I already had some very good resources which I gathered in my attempts to point another person with a Lyme positive dog in the right direction. All that was left was to begin to apply them to my own life- to Thane. I got a crash course from Sharon in Lyme Disease over that weekend following the positive test results. Over a decade ago, this kind of education would have been unthinkable. I don't think we realize just how lucky we are to live where we do, in the decade we live, until something like this happens.
Though I had a couple horrible days in my fight to help Thane recently, and though I learned some even harder news that pointed towards an impact on the liver after under two weeks on meds, I am more equipped with Thane to handle what may come our way without putting an undauntingly high amount of stress on either of our immune systems.
Today, I don't know what the future will hold for Thane and I. He may be treated effectively and work a long productive career. I know however, that realistically we may not have the duration I would love to have, that any team would love to have, simply because Lyme Disease causes immune dysfunction even in the best of cases where long term health complications could side-line this team permanently. With Met, such a prospect would have sent me into a *frozen* state of panic merely by considering crossing the street without my right-hand man. Today that would not be the case.Today I have the skill and resources I need to navigate in public solo, when the circumstances warrant it.

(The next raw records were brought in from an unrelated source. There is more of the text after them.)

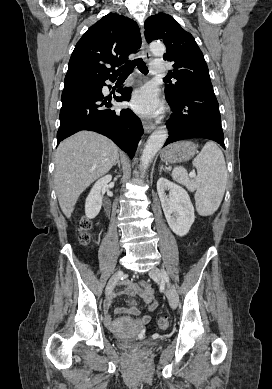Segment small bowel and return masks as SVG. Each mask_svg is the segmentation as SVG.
I'll return each instance as SVG.
<instances>
[{"label":"small bowel","instance_id":"1","mask_svg":"<svg viewBox=\"0 0 272 389\" xmlns=\"http://www.w3.org/2000/svg\"><path fill=\"white\" fill-rule=\"evenodd\" d=\"M120 293L141 297L145 301V303L148 304L149 309H153L156 306L154 290L152 286L149 284V282L143 281L140 283H127L124 285V288L120 292L115 293L113 297ZM110 304L111 301L107 303V309L110 308ZM138 312H135L134 314H137ZM149 321H150V317L148 315H144L140 318V322L142 324H146Z\"/></svg>","mask_w":272,"mask_h":389}]
</instances>
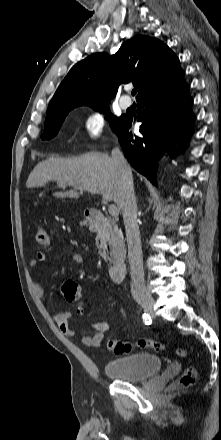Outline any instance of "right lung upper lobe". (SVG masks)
I'll return each instance as SVG.
<instances>
[{"instance_id":"obj_1","label":"right lung upper lobe","mask_w":221,"mask_h":440,"mask_svg":"<svg viewBox=\"0 0 221 440\" xmlns=\"http://www.w3.org/2000/svg\"><path fill=\"white\" fill-rule=\"evenodd\" d=\"M183 77L179 59L167 45L136 35L112 56L95 53L75 64L59 85L48 110L106 105L119 85L129 82L138 88V101L175 85Z\"/></svg>"}]
</instances>
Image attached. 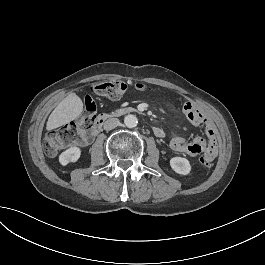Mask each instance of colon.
<instances>
[{"label": "colon", "instance_id": "obj_1", "mask_svg": "<svg viewBox=\"0 0 265 265\" xmlns=\"http://www.w3.org/2000/svg\"><path fill=\"white\" fill-rule=\"evenodd\" d=\"M144 89L145 85L142 83H130L120 79L107 81L101 80L92 84L91 93L98 97L116 100L125 95L129 90L140 91ZM85 107L87 111L93 112L96 109V104L94 101L90 100L85 103ZM77 138L78 133L75 131L74 125L65 124L48 135L44 141V149L48 155L54 156L64 143L72 142ZM199 163L203 166H208L211 164V161L206 162L202 156L199 159Z\"/></svg>", "mask_w": 265, "mask_h": 265}]
</instances>
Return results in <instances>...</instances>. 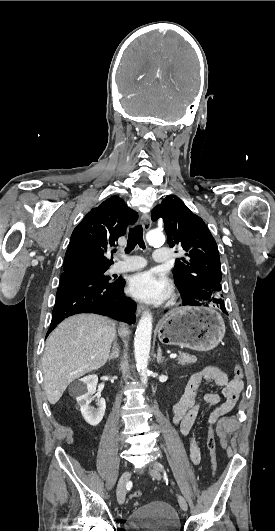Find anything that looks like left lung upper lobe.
Listing matches in <instances>:
<instances>
[{
	"mask_svg": "<svg viewBox=\"0 0 275 531\" xmlns=\"http://www.w3.org/2000/svg\"><path fill=\"white\" fill-rule=\"evenodd\" d=\"M164 221L170 247L185 251L174 267V282L182 305H210L226 312L221 299V267L218 247L204 221L177 196H167L151 213Z\"/></svg>",
	"mask_w": 275,
	"mask_h": 531,
	"instance_id": "1",
	"label": "left lung upper lobe"
}]
</instances>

A decade ago, or even during the last few years of my partnership with Met, retirement would have been the biggest *unthinkable* possibility. Today I have high hopes for Thane and I, but at the same time, I have a bigger sense of realism. I know in all likelihood, one of the impacted systems in his body, will tell me/ us that despite how awesome Thane is at his job or even how hard it would be to ask him to step down, that it could very well happen, it could be the right call, the one that shows the love I have for him.
I choose to only think about the day before us. It's one day where, when we wake up in the morning, I will have or will be able to seek out the tools that give Thane the best options for a positive come back. I never felt this way with Met. I always looked to the future in the sense that, until the last month of his life, I never contemplated our partnership from what was the right call for Met, but instead from what was the right call for Karyn.
This time it's different. Thane is mostly side lined at the moment as we work with a specialist to find not only the right drug regimen to eradicate his Lyme Disease, but to work on healing his liver. One day in the not to distant future, I strongly believe that this living nightmare that we are walking through, will become a passing memory of which many lessons have been learned.
If you come away from this with nothing else, my hope is that you will not only realize that Lyme Disease is not only a North-East USA disease, but that it's a disease your service dog should be tested for annually- even if you live in the Pacific Northwest, in Hawaii, in Australia. If you come away believing that Lyme Disease is just as important to test for as Heartworm, then Thane and I will have made a difference in your lives.